* Kutipan Terpilih

──────

JURNALISME INVESTIGASI: Wartawan Bukan Polisi, Ia Bekerja dengan Batasan!
Ilustrasi Jurnalisme Investigasi--(dokumen/radarkaur.co.id)
Wartawan bukan polisi
Investigasi yang dilakukan jurnalis bukan investigasi dalam konsep kepolisian. Meski sebagian teknik yang digunakan bisa saja sama, seperti pengamatan, pegintaian, atau bahkan penyamaran atau uji laboratorium.
Tapi jurnalis tetap jurnalis. Ia bekerja dengan batasan yang sangat jelas. Jurnalis tidak bisa menggeledah rumah atau kantor seseorang.
Jurnalis tidak bisa menyita dokumen, jurnalis juga tidak mungkin memanggil paksa narasumbernya, atau mustahil juga menangkap seseorang.
Demikian juga, dengan alasan apapun, jurnalis tak dibenarkan mengambil atau mencuri sebuah dokumen dari pihak lain.
Sebab tetap saja, kebenaran jurnalistik bukan kebenaran hukum. Fakta jurnalistik juga tidak selalu sama dengan fakta hukum.
Bila hasil investigasi jurnalis tidak lebih hebat daripada investigasi polisi atau jaksa, itu memang sudah “kodrat”nya.
Mustahil membandingkan hasil kerja jurnalis dengan aparat yang memiliki kewenangan menyita dokumen, menggeledah TKP, memanggil paksa atau menangkap orang.
Karena itu laporan investigasi yang baik, tak harus berakhir dengan vonis penjara bagi aktor-aktor yang dianggap terlibat. Tapi bagaimana dari laporan itu, masyarakat (termasuk institusi hukum atau Negara) bisa mengambil keputusan atau menindaklanjutinya.

──────

* Data yang Diberikan

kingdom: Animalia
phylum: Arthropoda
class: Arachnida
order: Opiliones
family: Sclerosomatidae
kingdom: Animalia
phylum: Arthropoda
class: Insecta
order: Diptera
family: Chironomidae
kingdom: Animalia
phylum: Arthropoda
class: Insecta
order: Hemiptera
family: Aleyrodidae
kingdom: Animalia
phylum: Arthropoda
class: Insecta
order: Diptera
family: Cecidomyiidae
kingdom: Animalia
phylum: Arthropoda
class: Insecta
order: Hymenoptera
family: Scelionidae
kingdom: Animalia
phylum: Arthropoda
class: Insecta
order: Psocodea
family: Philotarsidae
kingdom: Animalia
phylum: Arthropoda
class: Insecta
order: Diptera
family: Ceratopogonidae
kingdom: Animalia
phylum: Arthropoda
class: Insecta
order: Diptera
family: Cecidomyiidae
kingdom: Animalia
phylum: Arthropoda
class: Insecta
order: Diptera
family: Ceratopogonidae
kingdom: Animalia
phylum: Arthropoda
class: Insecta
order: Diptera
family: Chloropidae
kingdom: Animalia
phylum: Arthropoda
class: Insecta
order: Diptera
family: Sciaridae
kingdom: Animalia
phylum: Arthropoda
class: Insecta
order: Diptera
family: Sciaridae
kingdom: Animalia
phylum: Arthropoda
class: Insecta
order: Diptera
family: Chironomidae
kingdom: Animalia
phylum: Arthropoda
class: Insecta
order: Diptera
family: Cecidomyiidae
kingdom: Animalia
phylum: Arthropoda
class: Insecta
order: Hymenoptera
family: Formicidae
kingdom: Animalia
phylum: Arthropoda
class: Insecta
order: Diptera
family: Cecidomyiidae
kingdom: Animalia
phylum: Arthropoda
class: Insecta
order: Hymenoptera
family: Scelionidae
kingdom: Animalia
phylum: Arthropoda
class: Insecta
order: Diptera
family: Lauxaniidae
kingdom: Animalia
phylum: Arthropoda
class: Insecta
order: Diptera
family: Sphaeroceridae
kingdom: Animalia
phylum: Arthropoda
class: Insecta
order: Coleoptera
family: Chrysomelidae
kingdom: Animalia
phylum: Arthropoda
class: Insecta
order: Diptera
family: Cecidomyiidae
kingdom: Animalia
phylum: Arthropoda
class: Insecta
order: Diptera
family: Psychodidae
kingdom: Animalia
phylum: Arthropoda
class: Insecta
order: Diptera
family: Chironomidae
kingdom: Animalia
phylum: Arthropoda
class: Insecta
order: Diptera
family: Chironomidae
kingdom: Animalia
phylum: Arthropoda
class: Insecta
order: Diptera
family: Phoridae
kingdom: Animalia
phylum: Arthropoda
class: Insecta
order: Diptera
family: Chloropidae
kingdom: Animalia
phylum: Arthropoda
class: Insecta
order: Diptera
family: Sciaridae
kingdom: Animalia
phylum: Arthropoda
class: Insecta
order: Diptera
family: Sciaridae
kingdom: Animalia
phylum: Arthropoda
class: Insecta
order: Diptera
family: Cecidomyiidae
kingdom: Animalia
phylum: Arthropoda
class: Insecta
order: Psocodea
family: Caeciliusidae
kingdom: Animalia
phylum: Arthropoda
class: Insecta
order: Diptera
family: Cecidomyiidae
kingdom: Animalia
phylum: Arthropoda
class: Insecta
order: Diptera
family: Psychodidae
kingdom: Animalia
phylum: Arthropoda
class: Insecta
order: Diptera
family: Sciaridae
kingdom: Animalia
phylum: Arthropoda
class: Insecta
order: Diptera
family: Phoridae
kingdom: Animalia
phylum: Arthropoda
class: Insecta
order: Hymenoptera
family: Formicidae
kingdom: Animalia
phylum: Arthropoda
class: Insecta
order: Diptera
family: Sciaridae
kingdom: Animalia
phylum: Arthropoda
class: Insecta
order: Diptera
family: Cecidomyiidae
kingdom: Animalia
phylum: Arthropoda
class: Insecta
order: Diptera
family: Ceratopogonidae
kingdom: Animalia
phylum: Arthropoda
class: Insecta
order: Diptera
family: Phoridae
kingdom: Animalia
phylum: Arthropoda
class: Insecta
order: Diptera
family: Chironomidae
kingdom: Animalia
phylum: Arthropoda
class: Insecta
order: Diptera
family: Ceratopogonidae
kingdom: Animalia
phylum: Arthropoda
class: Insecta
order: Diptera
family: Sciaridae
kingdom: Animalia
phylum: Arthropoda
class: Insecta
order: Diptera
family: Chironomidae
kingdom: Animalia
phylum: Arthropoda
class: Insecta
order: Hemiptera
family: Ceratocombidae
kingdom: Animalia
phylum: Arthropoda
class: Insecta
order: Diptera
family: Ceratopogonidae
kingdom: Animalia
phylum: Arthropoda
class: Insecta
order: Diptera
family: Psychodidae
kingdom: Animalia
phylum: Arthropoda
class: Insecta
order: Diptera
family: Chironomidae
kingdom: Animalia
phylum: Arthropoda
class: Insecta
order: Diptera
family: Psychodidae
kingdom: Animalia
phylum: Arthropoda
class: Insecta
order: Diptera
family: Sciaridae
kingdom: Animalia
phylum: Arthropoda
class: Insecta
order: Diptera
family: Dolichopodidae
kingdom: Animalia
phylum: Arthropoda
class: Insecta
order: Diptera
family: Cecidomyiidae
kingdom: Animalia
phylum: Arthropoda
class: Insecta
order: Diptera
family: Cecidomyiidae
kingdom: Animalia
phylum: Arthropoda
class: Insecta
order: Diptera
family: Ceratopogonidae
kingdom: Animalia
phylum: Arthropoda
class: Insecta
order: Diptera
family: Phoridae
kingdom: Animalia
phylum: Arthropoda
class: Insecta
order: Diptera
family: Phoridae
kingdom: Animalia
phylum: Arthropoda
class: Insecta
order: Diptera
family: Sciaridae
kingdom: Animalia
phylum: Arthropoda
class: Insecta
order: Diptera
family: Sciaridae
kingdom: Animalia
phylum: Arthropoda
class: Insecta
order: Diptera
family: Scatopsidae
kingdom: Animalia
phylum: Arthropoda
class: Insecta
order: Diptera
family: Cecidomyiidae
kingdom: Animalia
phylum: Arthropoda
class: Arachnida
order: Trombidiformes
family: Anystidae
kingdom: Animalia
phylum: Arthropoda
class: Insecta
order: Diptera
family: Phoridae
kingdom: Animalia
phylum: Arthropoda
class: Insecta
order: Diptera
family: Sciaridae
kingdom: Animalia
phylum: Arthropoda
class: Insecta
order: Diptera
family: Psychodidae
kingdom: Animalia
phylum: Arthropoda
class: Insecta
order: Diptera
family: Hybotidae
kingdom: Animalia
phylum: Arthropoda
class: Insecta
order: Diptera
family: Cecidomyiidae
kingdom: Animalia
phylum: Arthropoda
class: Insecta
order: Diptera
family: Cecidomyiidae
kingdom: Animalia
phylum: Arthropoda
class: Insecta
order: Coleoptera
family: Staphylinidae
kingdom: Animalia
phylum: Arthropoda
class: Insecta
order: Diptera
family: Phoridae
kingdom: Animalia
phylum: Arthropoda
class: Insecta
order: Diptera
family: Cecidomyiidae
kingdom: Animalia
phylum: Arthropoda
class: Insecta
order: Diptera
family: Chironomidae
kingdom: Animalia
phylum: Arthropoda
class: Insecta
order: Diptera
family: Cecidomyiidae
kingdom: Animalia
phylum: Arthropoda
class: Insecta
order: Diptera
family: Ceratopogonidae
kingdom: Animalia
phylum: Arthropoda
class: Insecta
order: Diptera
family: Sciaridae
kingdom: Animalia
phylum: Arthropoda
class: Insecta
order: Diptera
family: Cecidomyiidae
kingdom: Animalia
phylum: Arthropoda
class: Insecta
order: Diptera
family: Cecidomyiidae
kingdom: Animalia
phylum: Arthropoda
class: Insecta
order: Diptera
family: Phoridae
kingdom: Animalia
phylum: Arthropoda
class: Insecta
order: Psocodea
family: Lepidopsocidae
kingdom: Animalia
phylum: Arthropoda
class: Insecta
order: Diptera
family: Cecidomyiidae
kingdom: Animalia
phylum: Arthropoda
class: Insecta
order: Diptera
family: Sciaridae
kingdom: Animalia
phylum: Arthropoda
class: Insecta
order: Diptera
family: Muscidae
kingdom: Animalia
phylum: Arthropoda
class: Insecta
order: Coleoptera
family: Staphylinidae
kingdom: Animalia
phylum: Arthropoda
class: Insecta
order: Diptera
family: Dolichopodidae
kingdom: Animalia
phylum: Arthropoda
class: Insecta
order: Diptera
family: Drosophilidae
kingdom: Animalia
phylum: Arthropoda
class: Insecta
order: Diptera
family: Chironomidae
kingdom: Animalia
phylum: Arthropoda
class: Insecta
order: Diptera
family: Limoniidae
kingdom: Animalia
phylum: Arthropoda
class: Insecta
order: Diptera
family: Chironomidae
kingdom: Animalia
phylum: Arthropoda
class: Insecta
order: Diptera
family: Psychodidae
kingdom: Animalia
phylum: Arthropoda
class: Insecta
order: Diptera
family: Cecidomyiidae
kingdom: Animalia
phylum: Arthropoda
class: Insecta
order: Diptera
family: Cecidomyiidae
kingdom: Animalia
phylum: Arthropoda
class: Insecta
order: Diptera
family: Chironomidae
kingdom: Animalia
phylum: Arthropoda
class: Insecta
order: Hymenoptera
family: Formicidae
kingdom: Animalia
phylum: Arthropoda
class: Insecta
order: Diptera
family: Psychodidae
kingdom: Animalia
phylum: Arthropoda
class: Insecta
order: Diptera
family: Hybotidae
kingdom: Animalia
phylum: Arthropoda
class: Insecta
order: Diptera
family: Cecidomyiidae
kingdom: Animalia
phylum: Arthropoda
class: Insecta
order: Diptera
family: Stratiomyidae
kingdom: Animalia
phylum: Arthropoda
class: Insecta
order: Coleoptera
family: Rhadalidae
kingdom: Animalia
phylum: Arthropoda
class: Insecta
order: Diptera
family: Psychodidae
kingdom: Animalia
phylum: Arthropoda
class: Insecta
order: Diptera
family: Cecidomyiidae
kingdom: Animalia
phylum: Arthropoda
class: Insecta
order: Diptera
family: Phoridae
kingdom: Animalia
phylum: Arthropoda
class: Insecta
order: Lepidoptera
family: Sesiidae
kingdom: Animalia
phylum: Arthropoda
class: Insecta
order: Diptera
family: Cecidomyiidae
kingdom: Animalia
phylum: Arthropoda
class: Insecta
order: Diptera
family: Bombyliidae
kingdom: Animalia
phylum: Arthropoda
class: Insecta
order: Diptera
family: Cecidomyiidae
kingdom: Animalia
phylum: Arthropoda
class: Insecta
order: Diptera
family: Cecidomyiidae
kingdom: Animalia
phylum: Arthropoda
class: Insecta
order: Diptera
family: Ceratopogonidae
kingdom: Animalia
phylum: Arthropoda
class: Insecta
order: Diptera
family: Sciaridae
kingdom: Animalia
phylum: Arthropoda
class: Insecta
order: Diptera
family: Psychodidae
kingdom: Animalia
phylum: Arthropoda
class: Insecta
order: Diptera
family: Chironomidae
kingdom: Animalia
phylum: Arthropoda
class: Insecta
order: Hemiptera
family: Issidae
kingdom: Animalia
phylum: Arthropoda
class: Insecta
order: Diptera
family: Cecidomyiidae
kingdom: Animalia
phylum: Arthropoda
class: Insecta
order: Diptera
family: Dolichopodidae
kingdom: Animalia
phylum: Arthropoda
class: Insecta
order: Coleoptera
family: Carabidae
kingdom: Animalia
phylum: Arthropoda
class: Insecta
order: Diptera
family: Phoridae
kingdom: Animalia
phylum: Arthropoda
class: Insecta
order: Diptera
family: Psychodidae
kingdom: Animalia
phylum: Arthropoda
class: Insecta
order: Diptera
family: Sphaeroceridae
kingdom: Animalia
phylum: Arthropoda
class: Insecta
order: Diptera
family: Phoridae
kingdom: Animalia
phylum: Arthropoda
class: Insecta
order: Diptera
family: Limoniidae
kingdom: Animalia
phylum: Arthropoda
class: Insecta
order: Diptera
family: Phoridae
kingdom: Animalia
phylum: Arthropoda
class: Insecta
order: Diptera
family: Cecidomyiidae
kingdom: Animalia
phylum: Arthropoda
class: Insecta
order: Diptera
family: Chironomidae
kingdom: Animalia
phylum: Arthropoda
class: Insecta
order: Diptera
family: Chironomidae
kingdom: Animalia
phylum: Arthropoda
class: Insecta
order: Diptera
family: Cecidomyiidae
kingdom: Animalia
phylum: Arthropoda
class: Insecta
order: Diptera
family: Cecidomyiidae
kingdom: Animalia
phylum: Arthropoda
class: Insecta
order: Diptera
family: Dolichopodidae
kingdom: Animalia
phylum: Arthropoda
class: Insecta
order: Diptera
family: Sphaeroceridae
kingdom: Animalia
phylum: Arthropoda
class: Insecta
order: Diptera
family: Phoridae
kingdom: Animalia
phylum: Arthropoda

──────

* Soal Latihan
Menurut kutipan tentang jurnalisme investigasi, kebenaran jurnalistik tidak sama dengan kebenaran apa? Daftar ini tidak berhubungan dengan kutipan di atas.

* Jawaban Soal
Kebenaran jurnalistik bukan kebenaran hukum.